Come fare a testare il proprio livello di pace interiore??

Basta beccare i pidocchi a due figlie alle 7.20 a.m. mentre le vesti per andare a scuola..

Mentre pensi che la terza è già uscita e non si sa…

Mentre, preparandoti a fare i trattamenti, ricordi con felicità che proprio ieri avevi cambiato tutte quante le lenzuola dei letti…

Sono decisamente soddisfatta del mio lato ZEN.

L’infinito

  • settembre 5, 2013 at 14:53

Stamattina mi sono fiondata in comune poco dopo l’apertura.

“Homooooo! Ho solo 10 numeri davanti! Correte!”

“Arriviamo.”

“Homo! 5 numeri!”

“Arriviamo.”

“Homo! E’ passato il nostro turno!! Ma dove cavolo siete?!?!?!”

“Stiamo arrivando. Prendi un altro numero.”

“Ne ho già presi altri tre. Tra un po’ li scambio come le figurine Panini! Anche il secondo sta passando, muovetevi!”

O troppo o niente.

Siamo riusciti a fare le carte d’identità alle pupe.
Mentre eravamo allo sportello, io dietro e le bimbe tutte quante sui miei piedi, come al solito, osservavo attentamente la testa di Babet. La scrutavo, azionavo i raggi X e la esaminavo al microscopio per scovare qualche lendine residua. La accarezzavo veementemente per spostarle le ciocche, ma Homo se ne è accorto e mi ha redarguito “Fallo dopo.”

“E’ più forte di me… ho l’incubo dei pidocchi, il chiodo fisso, il tarlo del parassita…”

Allora ho smesso di accarezzarla.
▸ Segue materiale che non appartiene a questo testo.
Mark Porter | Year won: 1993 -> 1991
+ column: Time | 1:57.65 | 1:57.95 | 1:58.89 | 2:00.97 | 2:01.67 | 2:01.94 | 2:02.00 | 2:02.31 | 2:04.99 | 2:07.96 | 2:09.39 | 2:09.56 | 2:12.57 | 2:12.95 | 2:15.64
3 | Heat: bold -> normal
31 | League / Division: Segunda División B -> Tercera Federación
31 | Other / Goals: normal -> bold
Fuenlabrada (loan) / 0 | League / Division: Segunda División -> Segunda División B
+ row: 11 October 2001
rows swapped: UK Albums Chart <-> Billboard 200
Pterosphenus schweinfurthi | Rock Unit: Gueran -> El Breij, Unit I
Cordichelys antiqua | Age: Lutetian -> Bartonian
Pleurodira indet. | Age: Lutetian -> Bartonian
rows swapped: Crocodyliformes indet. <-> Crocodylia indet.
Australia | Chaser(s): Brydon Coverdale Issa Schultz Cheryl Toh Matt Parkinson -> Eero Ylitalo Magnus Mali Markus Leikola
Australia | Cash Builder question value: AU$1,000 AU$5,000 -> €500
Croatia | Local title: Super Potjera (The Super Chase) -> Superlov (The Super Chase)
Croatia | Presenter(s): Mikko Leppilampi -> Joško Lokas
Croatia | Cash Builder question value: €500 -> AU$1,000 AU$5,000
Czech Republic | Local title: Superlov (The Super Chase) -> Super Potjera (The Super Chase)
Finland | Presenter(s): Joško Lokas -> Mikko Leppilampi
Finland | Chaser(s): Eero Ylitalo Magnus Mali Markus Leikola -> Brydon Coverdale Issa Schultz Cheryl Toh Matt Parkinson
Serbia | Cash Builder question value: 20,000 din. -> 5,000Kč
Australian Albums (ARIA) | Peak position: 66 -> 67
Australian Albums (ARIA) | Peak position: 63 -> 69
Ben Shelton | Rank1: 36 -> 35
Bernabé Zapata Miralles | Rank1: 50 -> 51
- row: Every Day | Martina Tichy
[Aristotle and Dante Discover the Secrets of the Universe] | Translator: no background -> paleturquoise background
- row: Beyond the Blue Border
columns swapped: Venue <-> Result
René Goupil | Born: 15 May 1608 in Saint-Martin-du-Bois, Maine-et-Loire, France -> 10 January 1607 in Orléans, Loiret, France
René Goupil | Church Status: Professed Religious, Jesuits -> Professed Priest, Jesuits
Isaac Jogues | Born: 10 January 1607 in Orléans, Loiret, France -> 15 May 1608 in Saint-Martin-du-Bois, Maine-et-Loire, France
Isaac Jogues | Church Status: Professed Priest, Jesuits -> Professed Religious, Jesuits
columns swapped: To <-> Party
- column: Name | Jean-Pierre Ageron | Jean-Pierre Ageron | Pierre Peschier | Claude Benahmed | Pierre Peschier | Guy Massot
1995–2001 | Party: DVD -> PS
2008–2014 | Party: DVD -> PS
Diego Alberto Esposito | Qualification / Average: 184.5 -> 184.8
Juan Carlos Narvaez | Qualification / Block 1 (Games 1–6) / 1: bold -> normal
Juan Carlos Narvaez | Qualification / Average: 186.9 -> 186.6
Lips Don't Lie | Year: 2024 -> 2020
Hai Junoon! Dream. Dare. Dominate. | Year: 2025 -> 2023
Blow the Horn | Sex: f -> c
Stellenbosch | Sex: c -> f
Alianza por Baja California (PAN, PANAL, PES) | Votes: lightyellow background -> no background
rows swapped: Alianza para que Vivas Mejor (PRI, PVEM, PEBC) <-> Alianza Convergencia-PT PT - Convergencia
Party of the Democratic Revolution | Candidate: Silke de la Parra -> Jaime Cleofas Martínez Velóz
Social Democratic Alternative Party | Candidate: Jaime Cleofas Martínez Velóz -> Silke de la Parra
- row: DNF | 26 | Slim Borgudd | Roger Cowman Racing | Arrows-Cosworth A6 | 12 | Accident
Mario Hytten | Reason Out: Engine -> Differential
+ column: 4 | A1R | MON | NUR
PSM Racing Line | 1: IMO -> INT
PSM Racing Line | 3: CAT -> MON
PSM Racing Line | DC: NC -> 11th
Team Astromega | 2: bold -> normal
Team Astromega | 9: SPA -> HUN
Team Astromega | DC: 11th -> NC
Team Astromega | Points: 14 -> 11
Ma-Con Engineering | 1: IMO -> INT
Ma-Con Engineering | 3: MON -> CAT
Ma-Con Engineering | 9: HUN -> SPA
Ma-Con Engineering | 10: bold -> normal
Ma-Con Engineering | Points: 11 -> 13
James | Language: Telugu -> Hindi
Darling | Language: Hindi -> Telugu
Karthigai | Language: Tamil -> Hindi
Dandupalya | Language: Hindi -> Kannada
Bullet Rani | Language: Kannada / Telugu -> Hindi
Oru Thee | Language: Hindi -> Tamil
Ma con nonchalance le soffiavo in testa per spostarle i capelli.

Ci siamo messi a ridere.
Mi rendo conto però che potrei cadere in un vortice patologico da portare in analisi.

Finito in comune, passate al caf, preso appuntamento miracoloso, lasciamo Nanà da Nonna M. per la sua ‘giornata coi nonni’ e iniziamo il tour per Brico-Grancasa-Leroy Mago Merlin.

Durante il tragitto provavo i verbi a Canterina: la tragedia umana.
Babet ogni tanto interveniva sparando a caso.
Tra le vernici e le lampade alogene cerco di coinvolgere anche lei e le chiedo:
“E tu mi sapresti dire qual è il verbo infinito di Io salgo? Ma tu sai cos’è l’infinito?”

“Certo! E’ quella cosa che non finisce mai!”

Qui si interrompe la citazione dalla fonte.